ArcadeJune 11, 20264 min read

Why Bounty Board Arcade Exists

Bounty Board Arcade is built around a simple idea: discovery works better when players can try the game before reading the pitch.

arcadeindie gamesbrowser games
BrowserQuest title screen from the open-source browser-game project

Most indie game discovery asks players to do a lot of work before the fun starts.

Watch the trailer. Read the store page. Join the Discord. Maybe wishlist. Maybe remember to come back later. That flow can work, but it is also a long walk between "this looks interesting" and "I played it."

Bounty Board Arcade is our attempt to shorten that distance.

The direct answer

Bounty Board Arcade exists to give browser-native indie games a play-first discovery surface. Players can try a game quickly, studios can learn which hooks create real interest, and creators can build content around something they have played themselves.

That makes the Arcade different from a static blog post, store listing, or ad. It starts with the part that matters most: the game in someone's hands.

The point is play first

The Arcade is for browser-native games and playable slices that let someone get a feel for a game quickly. No launcher. No store account. No giant download before the first decision.

That matters because players are good at knowing when a game has a hook. A mechanic either feels good under your hands or it does not. A world either makes you curious or it does not. The faster someone can try it, the faster a real opinion can form.
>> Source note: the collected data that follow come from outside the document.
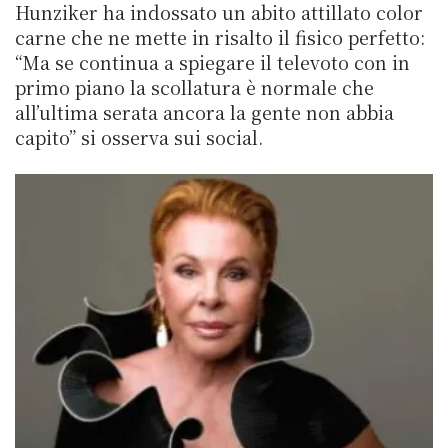
Hunziker ha indossato un abito attillato color
carne che ne mette in risalto il fisico perfetto:
“Ma se continua a spiegare il televoto con in
primo piano la scollatura è normale che
all’ultima serata ancora la gente non abbia
capito” si osserva sui social.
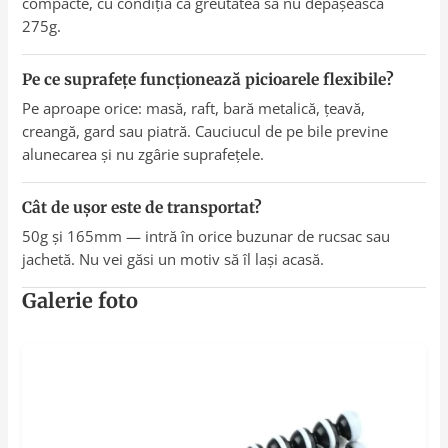
compacte, cu condiția ca greutatea să nu depășească
275g.
Pe ce suprafețe funcționează picioarele flexibile?
Pe aproape orice: masă, raft, bară metalică, țeavă,
creangă, gard sau piatră. Cauciucul de pe bile previne
alunecarea și nu zgârie suprafețele.
Cât de ușor este de transportat?
50g și 165mm — intră în orice buzunar de rucsac sau
jachetă. Nu vei găsi un motiv să îl lași acasă.
Galerie foto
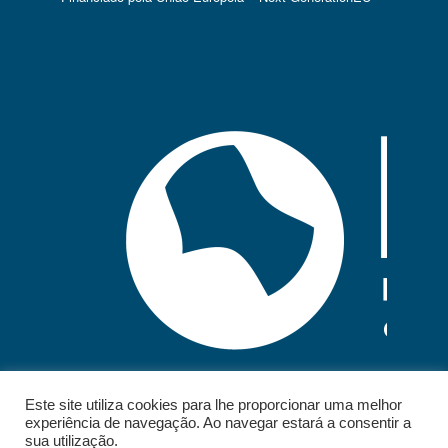
Este site utiliza cookies para lhe proporcionar uma melhor
experiência de navegação. Ao navegar estará a consentir a
sua utilização.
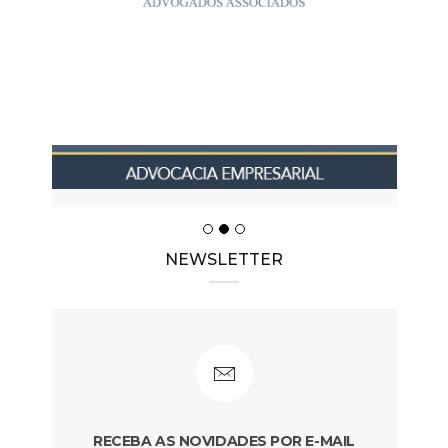
NEWSLETTER
RECEBA AS NOVIDADES POR E-MAIL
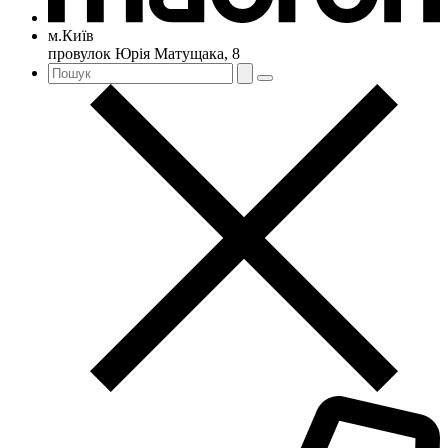
м.Київ
провулок Юрія Матущака, 8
For players, that means the Arcade should feel like a place to wander into when you want something new to poke at.

For studios, it means your game gets a discovery surface that is closer to a playable booth than a static ad.

The stronger evidence is more specific than the broader games market. Poki's 2026 State of Web Gaming Report surveyed 2,000 web gamers and 400 developers in the U.S. and U.K. It found that 37% of web gamers play multiple times per day, the most common session is 11 to 20 minutes, and 62% have downloaded or purchased a game after first discovering it on the web.
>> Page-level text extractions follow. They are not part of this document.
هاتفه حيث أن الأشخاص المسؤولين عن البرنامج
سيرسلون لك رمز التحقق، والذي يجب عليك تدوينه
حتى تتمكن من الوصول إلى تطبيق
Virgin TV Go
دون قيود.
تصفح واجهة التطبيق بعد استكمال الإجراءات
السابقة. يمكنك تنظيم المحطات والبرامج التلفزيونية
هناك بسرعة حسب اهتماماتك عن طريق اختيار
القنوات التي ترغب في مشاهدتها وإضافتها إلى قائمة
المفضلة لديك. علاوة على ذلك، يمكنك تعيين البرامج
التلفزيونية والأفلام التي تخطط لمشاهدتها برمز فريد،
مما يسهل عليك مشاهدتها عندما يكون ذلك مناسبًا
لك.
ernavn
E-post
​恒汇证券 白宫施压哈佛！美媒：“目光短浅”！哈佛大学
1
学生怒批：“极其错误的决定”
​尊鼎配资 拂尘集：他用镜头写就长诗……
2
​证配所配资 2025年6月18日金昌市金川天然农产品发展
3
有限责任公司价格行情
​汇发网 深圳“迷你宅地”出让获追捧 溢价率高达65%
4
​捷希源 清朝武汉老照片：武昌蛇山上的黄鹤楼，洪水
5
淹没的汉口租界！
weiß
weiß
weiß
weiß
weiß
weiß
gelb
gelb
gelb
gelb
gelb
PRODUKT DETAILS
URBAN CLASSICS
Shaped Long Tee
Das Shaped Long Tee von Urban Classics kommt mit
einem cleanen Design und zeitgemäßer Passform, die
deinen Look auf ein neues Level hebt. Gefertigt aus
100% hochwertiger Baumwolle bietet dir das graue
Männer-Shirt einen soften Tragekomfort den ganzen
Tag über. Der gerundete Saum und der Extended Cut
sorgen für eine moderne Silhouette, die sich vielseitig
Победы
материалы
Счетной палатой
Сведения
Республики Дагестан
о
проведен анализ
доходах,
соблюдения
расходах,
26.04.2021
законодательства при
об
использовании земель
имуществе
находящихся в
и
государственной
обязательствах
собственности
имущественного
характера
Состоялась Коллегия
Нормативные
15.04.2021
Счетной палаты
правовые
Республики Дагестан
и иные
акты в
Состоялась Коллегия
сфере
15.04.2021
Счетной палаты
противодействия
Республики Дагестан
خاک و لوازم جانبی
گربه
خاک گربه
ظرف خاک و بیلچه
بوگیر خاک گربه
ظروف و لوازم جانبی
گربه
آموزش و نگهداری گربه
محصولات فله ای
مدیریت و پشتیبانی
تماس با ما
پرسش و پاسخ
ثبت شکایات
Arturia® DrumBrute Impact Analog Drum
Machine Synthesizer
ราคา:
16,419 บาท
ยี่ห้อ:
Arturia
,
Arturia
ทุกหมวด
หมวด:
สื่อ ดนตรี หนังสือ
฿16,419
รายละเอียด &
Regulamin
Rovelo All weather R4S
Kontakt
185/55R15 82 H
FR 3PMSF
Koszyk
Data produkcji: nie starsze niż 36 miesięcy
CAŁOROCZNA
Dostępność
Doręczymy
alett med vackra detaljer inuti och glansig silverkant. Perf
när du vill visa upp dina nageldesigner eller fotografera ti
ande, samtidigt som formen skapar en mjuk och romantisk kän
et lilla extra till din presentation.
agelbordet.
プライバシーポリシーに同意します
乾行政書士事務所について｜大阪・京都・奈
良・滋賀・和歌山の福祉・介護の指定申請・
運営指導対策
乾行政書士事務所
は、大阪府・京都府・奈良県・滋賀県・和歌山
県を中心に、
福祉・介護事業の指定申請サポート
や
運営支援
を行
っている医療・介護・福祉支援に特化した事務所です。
That supports the bet behind Arcade: a short playable surface can be real discovery, not filler between bigger platforms.

Why this belongs next to bounties

Bounty Board already sits between game studios and gaming creators. Studios post bounties, creators take on paid work, and the best campaigns start with real fit.

The Arcade adds another signal to that relationship: player behavior.

If a browser build gets people to replay, share, climb a leaderboard, or ask for more, that is useful. It helps creators understand what angle might land. It helps studios see what players notice before a bigger campaign. It gives the community something real to talk about.

That is a healthier loop than asking everyone to react to screenshots forever.

What good Arcade games have in common

The best Arcade entries do not need to be huge. They need to be legible fast.

A good fit usually has:

  • a clear first action
  • a short loop players can understand in under a minute
  • visible feedback when they improve
  • one mechanic or mood worth talking about
  • a reason to restart

That can be a score attack, a tiny puzzle, a defense wave, a movement challenge, or a weird little prototype with a strong hook. The common thread is that the player gets to do something before they are asked to care.

Where to start

If you are a player, start with the Arcade and try what is live.

If you are a studio, think about the smallest playable version of your hook. Not the whole game. Not the perfect vertical slice. The thing someone can touch and understand.

That is often enough to start a better conversation.